Batching and cyclic partitioning of logs

JustinDrake · January 8, 2018, 1:37pm

This post further explores Merkle Mountain Ranges (MMRs) in the context of stateless clients. Previous posts:

TLDR: We introduce batching and cyclic partitioning of history objects, called “logs” for short. The end result is a log accumulator significantly improved over the (already remarkable!) plain MMR.

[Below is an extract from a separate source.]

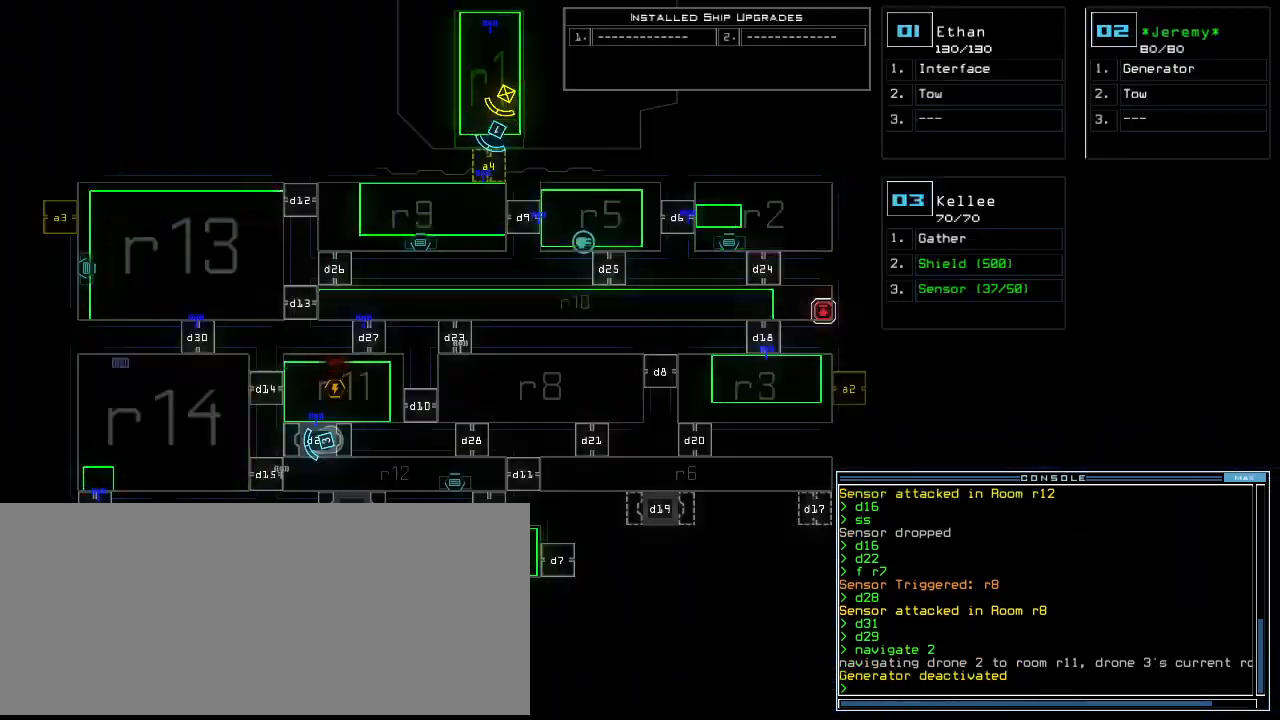
Gameplay with keyboard; each line is a JSON object with the keys held at the frame after it. "events" lists presses ("down") and releases ("up") of ".", "0", "1", "2", "3", "4", "5", "6", "7", "8", "9", "a", "b", "backspace", "c", "caps_lock", "comma", "ctrl_l", "ctrl_r", "d", "down", "e", "equals", "escape", "f", "f12", "g", "h", "i", "j", "k", "l", "left", "m", "minus", "n", "o", "p", "q", "quote", "r", "return", "right", "s", "semicolon", "shift_l", "shift_r", "space", "t", "tab", "tilde", "u", "up", "v", "w", "x", "y" and "z" between this image and that frame as [ms after this image, input, new state], when the widget could be followed in between. No other keys are recorded. Mouse input is not recorded.
{"keys": ["9"], "events": [[360, "9", "down"]]}
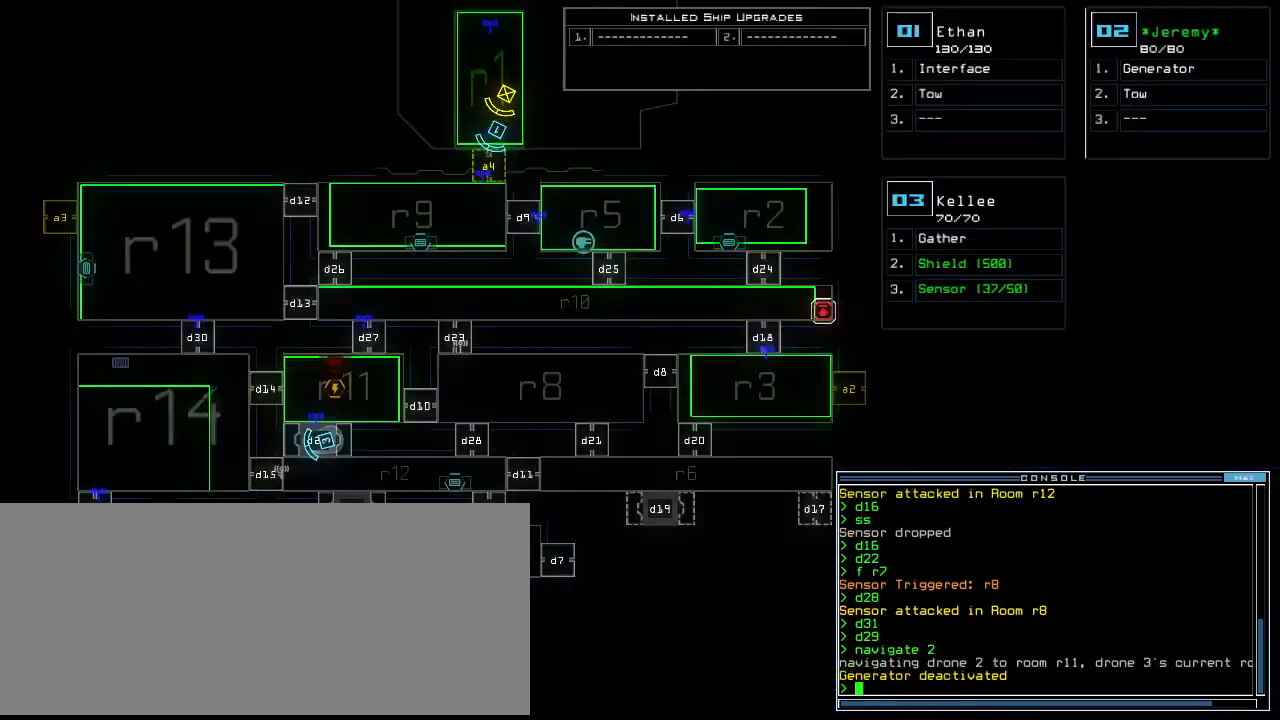
{"keys": [], "events": [[260, "9", "up"]]}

A multi-MMR (3MR—short for MMMR) is a set of MMRs that will serve for log accumulation. Each shard is given one 3MR formed of 2^n MMRs, labelled 0, 1, ..., 2^n-1. Given a collation with height i, log accumulation is done as follows:

Batching: Create a “log batch” by assembling all the logs produced in the collation in a Merkle tree where the leaves are individual log hashes.
Cyclic partitioning: Accumulate the log batch root in the 3MR by pushing it to the MMR labelled i modulo 2^n.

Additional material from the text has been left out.